Çocukluğunuzda
kendinize ait bir kitabınız oldu mu? Evet mi? O halde şanslı
gruptansınız. Benim hiç olmadı. Büyüdüğüm
kasabada çocukların kendilerine ait kitapları olmazdı. Bunu
kimsenin dert ettiğini de hatırlamıyorum. Dördüncü
sınıftayken oluşturulan sınıf kitaplığımız yeterli hatta
fazlaydı bile. Bir kitap okurken gören annemin; “Kalk boş
oturup durma, iki mekik ör!” ya da babamın; “Bırak onu git
inekleri sula!” tepkileri karşısında, okumanın iyi mi kötü
mü,gerekli mi gereksiz mi olduğu düşünceleri
arasında kaldığımı hatırlıyorum.
En keyifli okumalarım ders
kitaplarındaki okuma parçaları olarak kaldı çocuk
aklımda. Ve her okunan parça bitiminde “Pekiii söyleyin
bakalım bu parçanın ana fikri nedir?” diye çınlayan
öğretmen sesi. Okuduğum her şeyde mutlak öğrenilecek,
bir ana fikir olması gerektiği düşüncesini yıllarca
taşıdım. Büyükleri bilmem ama çocuklar için
yazılanlar öğretici-ders verici olmalıydı. Yetişkinlerin en
büyük idealinin ; çocukların boş beyinlerini
topluma yararlı bilgilerle doldurmak olduğu konulu söylemlerle
büyüdük. Ancak ne okuduklarımda ne dinlediklerimde,
buyurgan çok bilenlerin çocuklara karşı davranışları
eleştirilmezdi hiç. Onlar ne yaparsa çocuğun iyiliği
içindi.
Geçmişten
bu güne bakıldığında çocuk edebiyatındaki izleğin
ne kadar değiştiğini ortaya koyan bir kitap var elimde:
Gergedanlar Krep Yemez.
Pearson
yayınlarından basılan kitabın yazarı Anna Kemp. Çizer
Sara Ogilvie sanki çizgi film karakterlerini alıp
konduruvermiş kitabın kapağına. Gülbin Baltacıoğlu’na
ait çeviri oldukça iyi ama orjinalinde kahramanın
Daisy
olan adının Begüm’e
dönüştürülmesini yadsıdığımı belirtmek
istiyorum. Birçok yayınevinin uyguladığı bu değişimi;
çocukların anlamayacağını, büyüklerin
okuyamayacağını düşündüklerinden mi yapıyorlar,bir
anlam veremiyorum doğrusu.
Hikaye;
Begüm’ün her sabah olduğu gibi mutfakta kahvaltı
yaparken, mor bir gergedanın gelip krep yemesiyle başlıyor.
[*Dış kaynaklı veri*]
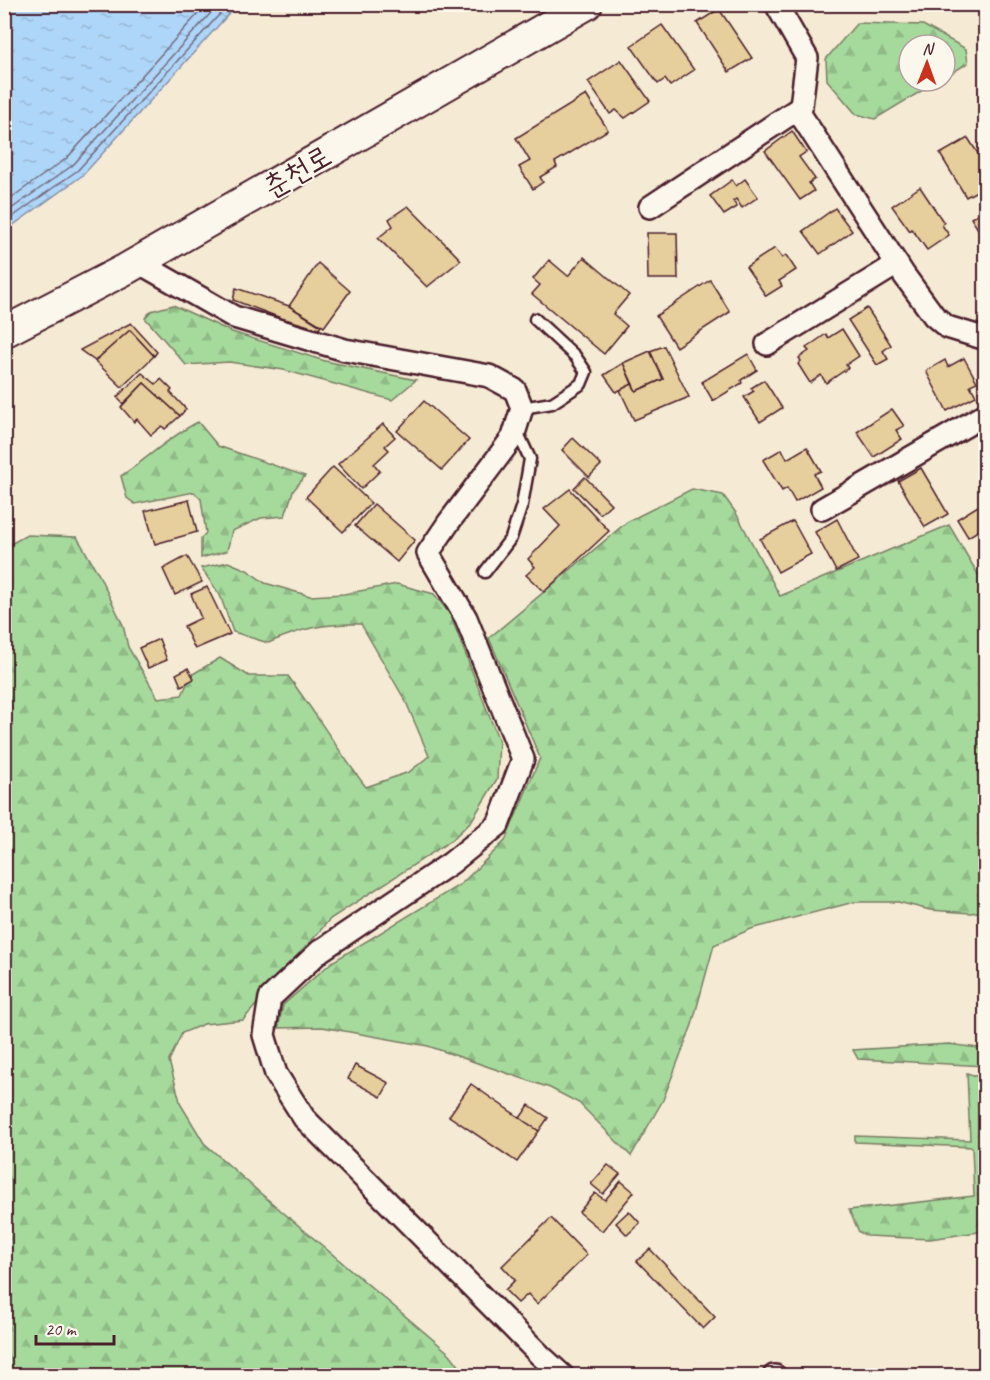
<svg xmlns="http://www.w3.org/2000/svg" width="990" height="1380" viewBox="0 0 990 1380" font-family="Caveat,'Poor Story',sans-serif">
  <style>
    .forest { fill: url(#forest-firs); stroke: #787c64; stroke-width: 1.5 }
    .water { fill: url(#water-ripples); stroke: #868da6; stroke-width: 1.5 }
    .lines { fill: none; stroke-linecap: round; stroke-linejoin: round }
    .shore { stroke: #72687d; stroke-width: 1.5 }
    .building { fill: #e7ce9d; stroke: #4a1f2b; stroke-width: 1.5 }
    .lane-casing { stroke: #4a1f2b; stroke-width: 15 }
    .street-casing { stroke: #4a1f2b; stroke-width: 26 }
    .secondary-casing { stroke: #4a1f2b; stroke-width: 34 }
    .lane { stroke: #fbf7ec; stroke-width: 10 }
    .street { stroke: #fbf7ec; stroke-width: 21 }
    .secondary { stroke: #fbf7ec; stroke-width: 30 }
    .labels { text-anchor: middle; stroke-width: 4.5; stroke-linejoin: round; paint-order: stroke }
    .street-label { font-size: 30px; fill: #4a1f2b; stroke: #fbf7ec }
  </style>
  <defs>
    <pattern id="forest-firs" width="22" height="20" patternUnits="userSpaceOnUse" patternTransform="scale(1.5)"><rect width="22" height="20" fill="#a6da9c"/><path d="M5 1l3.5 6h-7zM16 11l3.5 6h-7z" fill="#90bb87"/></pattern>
    <pattern id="water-ripples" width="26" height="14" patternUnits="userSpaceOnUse" patternTransform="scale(1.5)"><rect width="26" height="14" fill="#aed6f8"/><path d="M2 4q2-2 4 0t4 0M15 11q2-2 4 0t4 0" fill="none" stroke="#97b7d5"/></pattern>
  </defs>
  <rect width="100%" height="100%" fill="#f5ebd4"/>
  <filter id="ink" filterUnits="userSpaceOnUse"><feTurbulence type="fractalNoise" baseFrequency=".0167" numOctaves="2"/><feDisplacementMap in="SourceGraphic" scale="12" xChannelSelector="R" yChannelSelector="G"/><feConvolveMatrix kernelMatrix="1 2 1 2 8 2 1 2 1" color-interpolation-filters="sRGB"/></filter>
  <g filter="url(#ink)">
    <g class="forest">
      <path d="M857,23L923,25L966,49L968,63L945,77V45H909V81H938L875,119L856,114L827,80L826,59Z"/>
      <path d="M173,305L232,332L325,361L416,380L392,400L284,370L229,362L186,365L145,318L151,311Z"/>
      <path d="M198,422L218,446L305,476L293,491L285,516L261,518L232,531L227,551L201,558V538L206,533L201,499L194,492L135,504L127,498L121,476C147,459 170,436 198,422Z"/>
      <path d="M692,489L723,495L736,513L780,596L949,525L982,581L980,597L985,611V911L971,913L930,910L898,902H854L751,929L714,945L692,1025L663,1100L631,1156L579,1103L550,1088L428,1046L322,1027L278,1028L283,1005L332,962L461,884L505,841L540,758L489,638L627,522Z"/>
      <path d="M27,535L77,537L98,573L123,625L128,647L158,698L182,695L191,675L220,658L249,676H288C315,712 338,751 366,787L409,772L429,756L406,702L361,624C324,623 303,628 268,643L233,632L220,595L201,568L228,562L247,570L265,583L310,596L344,594L397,584L434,594L450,614L499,741L497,779L472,820L452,840L330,919L243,1020L204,1024L182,1033L169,1061L181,1105L204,1143L259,1192L450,1354L466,1375L5,1376V547Z"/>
      <path d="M949,1044L985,1049V1066L858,1059L853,1050Z"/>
      <path d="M967,1073L985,1079V1231L930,1239L867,1236L859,1232L849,1210L974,1196L972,1147L855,1142V1136L970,1140Z"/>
    </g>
    <path class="water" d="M5,4H237V5L83,175L5,231Z"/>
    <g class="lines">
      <g class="shore">
        <path d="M4,203L67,158L207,4"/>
        <path d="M4,214L73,165L219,4"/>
        <path d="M4,223L78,170L229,4"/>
      </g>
    </g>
    <g class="building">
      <path d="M719,9L752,58L729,72L697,23Z"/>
      <path d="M662,25L694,70L670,86L665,79L658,84L631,46Z"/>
      <path d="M621,60L650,101L625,118L616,110L610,114L588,82Z"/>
      <path d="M586,95L608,130L555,162L557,167L540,177L543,182L533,189L519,167L530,161L516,138Z"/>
      <path d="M792,131L806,152L799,157L815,179L809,183L814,191L800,200L765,151Z"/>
      <path d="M968,138L986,166V186L966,197L940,154Z"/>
      <path d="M745,179L758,197L742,208L736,199L733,201L737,207L724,215L710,196L732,180L736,186Z"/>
      <path d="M920,187L944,223L942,225L949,235L927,250L912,229L910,231L892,206Z"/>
      <path d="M408,206L461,260L427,287L378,238L393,226L389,219Z"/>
      <path d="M835,208L852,231L820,254L803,231Z"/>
      <path d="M986,209V242L971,218Z"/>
      <path d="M647,233H677L678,279H648Z"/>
      <path d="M775,248L782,258L786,255L796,270L779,281L782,286L766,296L746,267Z"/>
      <path d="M584,257L629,295L613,314L627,326L604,354L532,294L540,285L533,279L549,260L568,276Z"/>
      <path d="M318,263L350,291L324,327L289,306Z"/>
      <path d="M710,280L730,312L676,347L656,316Z"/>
      <path d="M236,288L289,306L321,326L319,329L281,318L233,300Z"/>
      <path d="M867,308L891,345L883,351L888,359L877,365L848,320Z"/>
      <path d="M131,323L157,352L154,356L130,330L95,361L80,350Z"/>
      <path d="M842,329L859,356L846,365L848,368L826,383L821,375L810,383L798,364L801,361L799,358L809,351L806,348L826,334L828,338Z"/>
      <path d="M130,330L154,356L122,387L95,361Z"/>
      <path d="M664,346L689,397L634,420L620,390L632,384L636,391L663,379L650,351Z"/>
      <path d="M650,351L663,379L636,391L623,363Z"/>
      <path d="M748,354L757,370L741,380L742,383L713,401L702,382Z"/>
      <path d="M964,358L977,382L970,385L976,396L947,411L926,371L945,360L948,367Z"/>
      <path d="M623,363L632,384L616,392L604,375Z"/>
      <path d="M142,373L156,384L161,379L172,390L170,392L186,409L180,416L144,383L123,404L117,397Z"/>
      <path d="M764,380L782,408L760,422L744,397L754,391L751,388Z"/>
      <path d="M144,383L180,416L165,429L162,426L151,435L137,419L134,422L121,407Z"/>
      <path d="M424,401L469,440L442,470L397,431Z"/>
      <path d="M892,409L904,426L896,430L902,439L874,457L857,432Z"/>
      <path d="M383,424L395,437L385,446L389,450L374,464L380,471L361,489L338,464Z"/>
      <path d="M573,438L601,465L589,477L562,450Z"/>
      <path d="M807,447L821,471L814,474L821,487L795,502L787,488L782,491L763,460L782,449L787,459Z"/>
      <path d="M333,467L371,503L343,532L306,497Z"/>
      <path d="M921,468L948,514L925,527L898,481Z"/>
      <path d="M585,477L611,504L600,514L574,488Z"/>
      <path d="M570,489L609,531L544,592L526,575L535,567L528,559L560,526L544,509Z"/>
      <path d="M189,500L197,532L155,544L145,511Z"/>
      <path d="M986,501V526L968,537L957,519Z"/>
      <path d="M374,504L415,540L397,562L355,526Z"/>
      <path d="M837,519L858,560L836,571L815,532Z"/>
      <path d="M793,521L811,554L778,572L760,539Z"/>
      <path d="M187,556L202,582L175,595L163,569Z"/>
      <path d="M207,587L230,634L195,649L184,626L201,618L191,594Z"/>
      <path d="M159,639L167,660L148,668L139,648Z"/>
      <path d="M188,668L194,679L181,686L176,674Z"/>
      <path d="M355,1065L389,1083L381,1097L348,1079Z"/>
      <path d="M471,1084L539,1131L517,1162L449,1116Z"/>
      <path d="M529,1105L548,1118L539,1131L520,1118Z"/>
      <path d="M608,1165L620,1174L603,1194L591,1184Z"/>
      <path d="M621,1181L634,1192L602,1231L579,1212L595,1193L605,1200Z"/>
      <path d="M629,1211L640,1223L627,1235L616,1223Z"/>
      <path d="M551,1218L587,1255L537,1304L528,1294L518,1303L505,1290L515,1280L502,1266Z"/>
      <path d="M650,1249L715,1317L703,1329L637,1261Z"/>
    </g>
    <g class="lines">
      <defs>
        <g id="lane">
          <path d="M522,408L552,403L581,384L586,372L575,356L535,319"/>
          <path d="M485,572L511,538L522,505L530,459L516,429"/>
        </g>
        <g id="street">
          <path d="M776,4L807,58L800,114L904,275L934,316L947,327L986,339"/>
          <path d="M650,207L801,107"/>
          <path d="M138,262L234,317L345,350L489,376L515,390L522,408L513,437L449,522L428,553L466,618L523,759L498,825L451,863L320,951L270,998L264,1035L276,1074L304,1118L540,1355L563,1376"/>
          <path d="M767,344L897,264"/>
          <path d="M822,509L986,414"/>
          <path d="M774,1376H775"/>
        </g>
        <path id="secondary" d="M4,332L126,269L587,4"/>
      </defs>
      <use href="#lane" class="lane-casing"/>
      <use href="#street" class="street-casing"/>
      <use href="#secondary" class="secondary-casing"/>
      <use href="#lane" class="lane"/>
      <use href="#street" class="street"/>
      <use href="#secondary" class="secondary"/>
    </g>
  </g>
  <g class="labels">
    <g class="street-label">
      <text transform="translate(297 171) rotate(-30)" y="10">춘천로</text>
    </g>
  </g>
  <rect width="990" height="1380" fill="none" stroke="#fbf7ec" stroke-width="24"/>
  <rect x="12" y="12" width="966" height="1356" fill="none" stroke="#4a1f2b" stroke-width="2" filter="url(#ink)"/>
  <g transform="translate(927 63) rotate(1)"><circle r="28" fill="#fbf7ec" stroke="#b4a19f" stroke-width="1.5"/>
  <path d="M0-4.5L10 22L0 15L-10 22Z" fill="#c8321e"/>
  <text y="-9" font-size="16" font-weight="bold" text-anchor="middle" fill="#4a1f2b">N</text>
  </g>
  <path d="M36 1335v9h78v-9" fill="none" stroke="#4a1f2b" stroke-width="3"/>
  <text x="45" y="1335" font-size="18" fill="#4a1f2b" stroke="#fbf7ec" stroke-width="4.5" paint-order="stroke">20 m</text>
</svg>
Begüm’ün anne ve babasına durumu anlatma çabası
her defasında boşa çıkıyor. İşten yorgun gelen anne ve
babası onu dinlemeyip geçiştirirlerken, gergedanla iyi
arkadaş olan Begüm yalnızlıktan, can sıkıntısından
kurtuluyor. Bu durum kreplerin hepsi kayboluncaya dek sürüyor.
Ancak sanmayın ki artık sorunun çözümüne
doğru yol alınıyor. Krepleri bir gergedanın yediğine
inandırabilir misiniz karşınızdakini? Gergedanlar krep yemez ki.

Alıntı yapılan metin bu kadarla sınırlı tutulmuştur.